2. Try to find a separate space for each of your children, or schedule quiet times for homework in designated spaces.
3. Create a regular schedule, allowing for adequate study and free time. Children should know that a certain time every day is reserved for studying and doing homework. The best time is usually not right after school as most children benefit from time to unwind first. Parents should include their child in making this decision. Even if your child does not have homework, the reserved time should be used to review the day’s lessons, read for pleasure or work on an upcoming school project.
4. Limit TV time, and do not allow it during homework.
5. Avoid simply giving an answer. Instead, ask questions that let your child see the problem in smaller, sequential steps.

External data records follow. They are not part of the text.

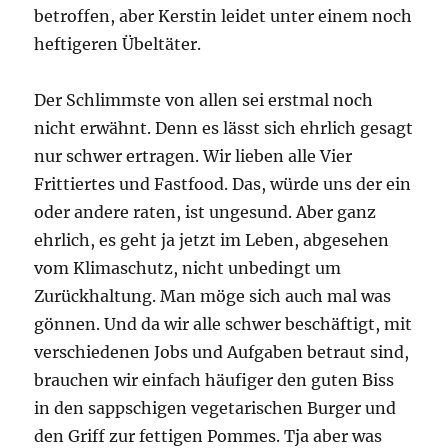
betroffen, aber Kerstin leidet unter einem noch
heftigeren Übeltäter.
Der Schlimmste von allen sei erstmal noch
nicht erwähnt. Denn es lässt sich ehrlich gesagt
nur schwer ertragen. Wir lieben alle Vier
Frittiertes und Fastfood. Das, würde uns der ein
oder andere raten, ist ungesund. Aber ganz
ehrlich, es geht ja jetzt im Leben, abgesehen
vom Klimaschutz, nicht unbedingt um
Zurückhaltung. Man möge sich auch mal was
gönnen. Und da wir alle schwer beschäftigt, mit
verschiedenen Jobs und Aufgaben betraut sind,
brauchen wir einfach häufiger den guten Biss
in den sappschigen vegetarischen Burger und
den Griff zur fettigen Pommes. Tja aber was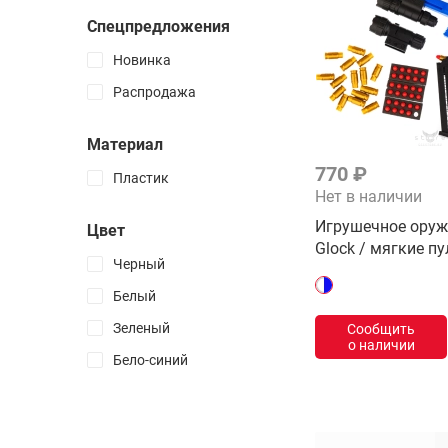
Чехлы и боксы
Спецпредложения
Запчасти
Новинка
Смазка
Распродажа
Атрибуты
Наклейки
Материал
Логотипы
770 ₽
Пластик
Маты
Нет в наличии
Все товары раздела
Игрушечное оруж
Цвет
Glock / мягкие пу
Йо-Йо
Черный
Пенспиннинг
Белый
Неокубы
Зеленый
Сообщить
о наличии
Капстекинг
Бело-синий
Спиннеры
Фингерборды
Кендамы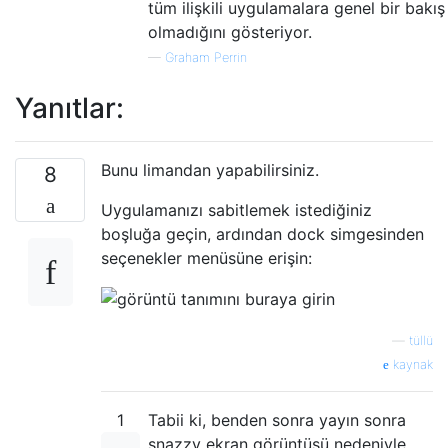
tüm ilişkili uygulamalara genel bir bakış
olmadığını gösteriyor.
—
Graham Perrin
Yanıtlar:
Bunu limandan yapabilirsiniz.
8
Uygulamanızı sabitlemek istediğiniz
boşluğa geçin, ardından dock simgesinden
seçenekler menüsüne erişin:
—
tüllü
kaynak
1
Tabii ki, benden sonra yayın sonra
snazzy ekran görüntüsü nedeniyle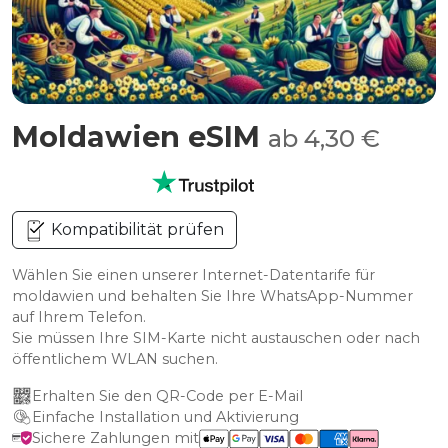
Moldawien eSIM
ab 4,30 €
Kompatibilität prüfen
Wählen Sie einen unserer Internet-Datentarife für
moldawien und behalten Sie Ihre WhatsApp-Nummer
auf Ihrem Telefon.
Sie müssen Ihre SIM-Karte nicht austauschen oder nach
öffentlichem WLAN suchen.
Erhalten Sie den QR-Code per E-Mail
Einfache Installation und Aktivierung
Sichere Zahlungen mit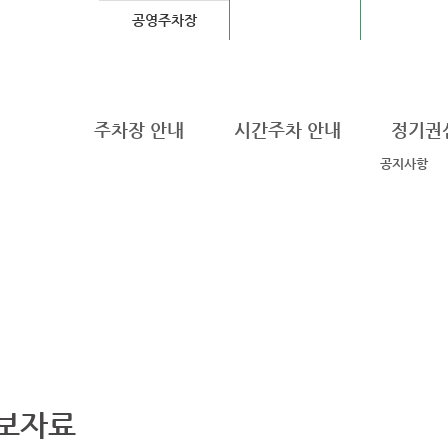
공영주차장
기타도로교통업무
DDP Fashion
주차장 안내
시간주차 안내
정기권
공지사항
보자료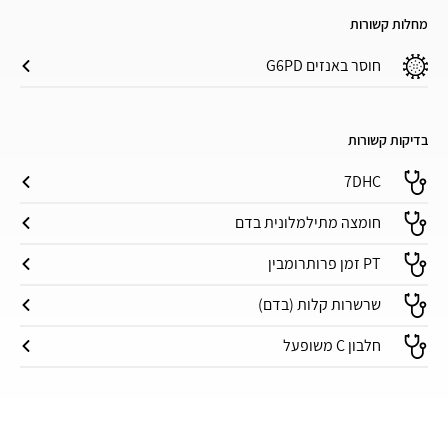
מחלות קשורות
חוסר באנזים G6PD
בדיקות קשורות
7DHC
חומצה מתילמלונית בדם
PT זמן פרותרומבין
שרשרות קלות (בדם)
חלבון C משופעל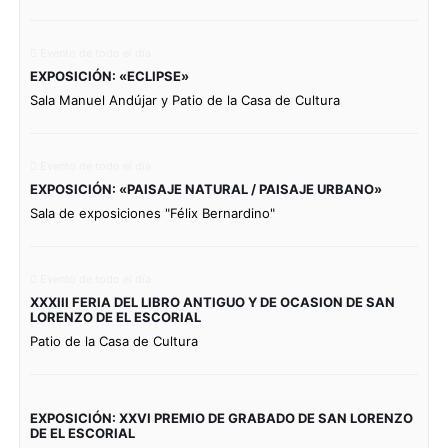
Evento de todo el día
EXPOSICIÓN: «ECLIPSE»
Sala Manuel Andújar y Patio de la Casa de Cultura
Evento de todo el día
EXPOSICIÓN: «PAISAJE NATURAL / PAISAJE URBANO»
Sala de exposiciones "Félix Bernardino"
Evento de todo el día
XXXIII FERIA DEL LIBRO ANTIGUO Y DE OCASION DE SAN
LORENZO DE EL ESCORIAL
Patio de la Casa de Cultura
EXPOSICIÓN: XXVI PREMIO DE GRABADO DE SAN LORENZO
DE EL ESCORIAL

6. Compare the homework and the assignment book to make sure everything is done.
7. Call the homework hotline if you are not sure about the homework.
8. Review completed and graded assignments. Discuss errors to be sure your child understands the material.
9. Share any concerns with your children’s teachers about the amount of type of homework assigned. Be sure to let them know if your children are having difficulty or are unable to do most of it by themselves.
10. Organize homework assignments. Before beginning a homework session, encourage your child to number the assignments in the order in which they are to be completed. Children should start with one that’s not too long or difficult but avoid saving the longest assignments for last.
11. Show interest in your child’s assignments. Ask about the subject and work to be accomplished. Try to relate homework to your child’s everyday life. For instance, fractions and measurements can be learned as the child prepares a favorite meal.
12. Be a Role Model. Take the opportunity to read a book or newspapers while your child studies. Reading together helps encourage a life-long love of learning for your children.
13. Check over homework assignments. Take time to review your child’s homework with them, but make sure you are not doing it for them. Point out mistakes and help your child correct them. Being familiar with your child’s work will help you identify areas of strength and weakness.
14. Give praise. Applaud your child for successfully completing homework. Nothing builds esteem like praise from parents!